[Collected data entries]

---------------

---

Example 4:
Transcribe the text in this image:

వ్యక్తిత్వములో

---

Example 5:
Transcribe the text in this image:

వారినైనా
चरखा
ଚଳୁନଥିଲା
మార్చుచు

---------------

### Task brief
Going line by line, set down the data above exactly as given.

### Solution for this exercise
---

Example 4:
Transcribe the text in this image:

వ్యక్తిత్వములో

---

Example 5:
Transcribe the text in this image:

వారినైనా
चरखा
ଚଳୁନଥିଲା
మార్చుచు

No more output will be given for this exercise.